DE: Simon! This is not moving on!
Simon: Sure it is.
San Marino
Ooo, a song called ’11:11’… that’s a palindrome. I have high hopes for this one, let’s listen… It’s alright, I suppose. I would have preferred the words to be sung in English and the numbers 1111 to be sung, or maybe ’12:33:21’ or even ’12:34:44:43:21’, but I guess not everyone has my passion for such numbers. :(
DE: That was better. Weird, but inoffensive.
Simon: See? I am nice.
Serbia
I’m kinda out of ideas now I’ve banned Romania from further comments… I guess cheer up, Serbia?
DE: Wow. THAT was nice. Kind.
Simon: Yes, here’s a joke to lighten the mood even further: Why was the plant killer holy?
DE: Because plants are evil?
Simon: That works too, but MY punchline is ‘It was de-vine’.
DE: Awesome. And just like that, all Serbians are fine.
Simon: Woo!
Slovenia
I’m sorry, I’m going to have to talk about Romania again. Song title ‘Raiven’ means ‘The Raven’ in Romania. See, that’s the kind of thing I wanted all along, logic.

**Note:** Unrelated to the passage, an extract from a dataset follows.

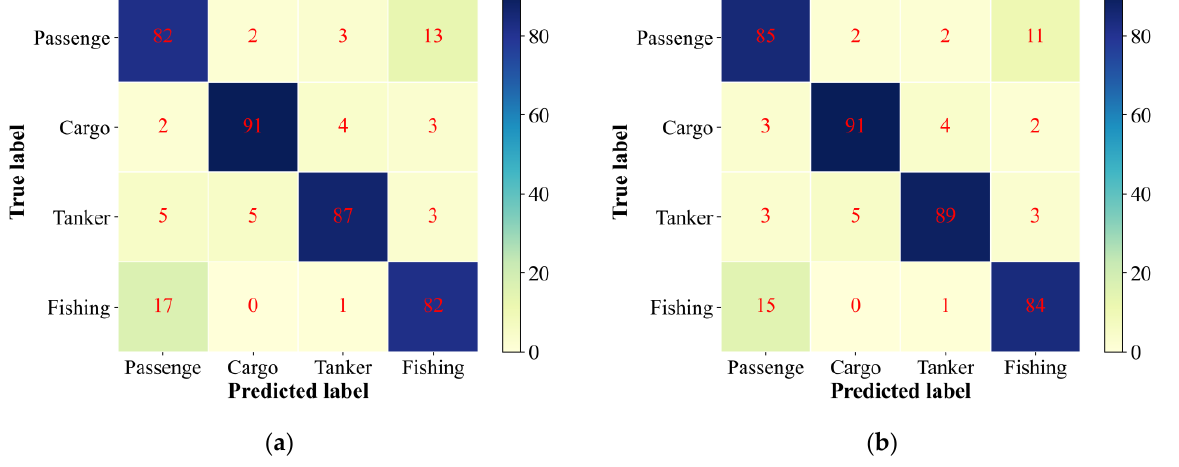
Figure 10. Confusion matrix of the MCEL model trained with different features on the AIS test set. ( a ) Confusion matrix using the SGFs and ( b ) confusion matrix using the NGFs.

DE: There are no words, Simon. Not anymore.
Spain
I don’t have to talk about Romania all the time, I can talk about Spain. So, their song title ‘Nebulossa’ is Spanish for ‘Nebula’ and the band name ‘Zorra’ means… Oh no. Let’s not keep talking about Spain.
DE: What’s it mean?
Simon: More filth for Eurovision, basically.
DE: Oh.
Simon: Yeah, a million miles away from ‘The Mark of Zorro’, that film was fun!

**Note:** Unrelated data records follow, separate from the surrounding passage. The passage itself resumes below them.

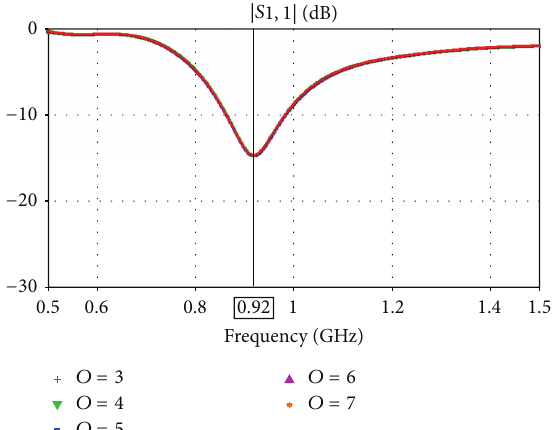
Figure 13: Resonance frequency of triple-layers strip dipole antenna with difference curving radius (millimeters).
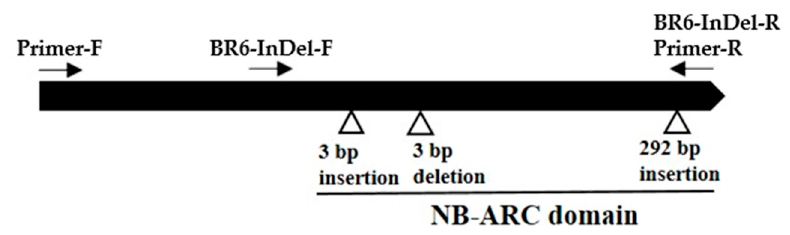
Figure 2. Primer location in R gene used in this study. ORF: Primer-F and Primer-F; Indel marker ‘BR6-InDel’: InDel-F and InDel-R.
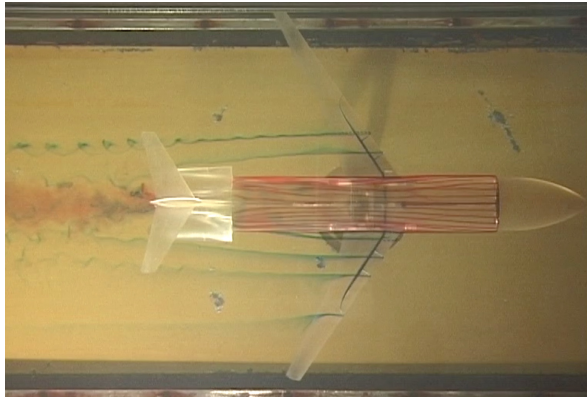
Figure 1. Flow visualization in hydrodynamic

DE: What a difference a change of letter can make…
Simon: Couldn’t agree more.
Sweden
A song that goes ‘she is unforgettable.’ Is the song unforgettable? I would say no. But as the singers never say the song is unforgettable, they’re completely in the clear.
Switzerland
I had to Google what ammonites were after hearing them mentioned in this song. They’re extinct molluscs! Even after finding out, the songwriter’s thinking will have to remain a mystery to me at least. Out of curiosity, I Googled ‘extreme mental illness shown in music’ and Swiss artist ‘Nemo’ came up right at the top of the page. Only joking, Lady Gaga was at the top of the page. Poor Lady Gaga, I guess. But after the contest, Nemo will surely take the lead as he really does have a crazy song.
Ukraine
A second singer literally came out of nowhere and the performance was live! A perfectly reasonable song, but the spectacle? First rate.
United Kingdom
Not a bad song from Olly Alexander, but I much prefer his Communion album. Why not just perform a track from that? Because it’s not new? Well, why not play the song in a different key? That way, all the notes would be different! A completely different song! :D
Simon: Right, podcast/blog over! I guess I should say thanks to Charlie Baldwin here for making a great appearance!
DE: Thanks. You were good, too. Just lay off the Romanians a bit, that’s all…
Simon: Sorry Romania…
DE: Are you going to say sorry to Dan for annoying him and wasting his time?
Simon: Oh, I never say sorry to Dan.
DE: And on that positive note, bye?
Simon: You know me too well, egg. Bye!!!!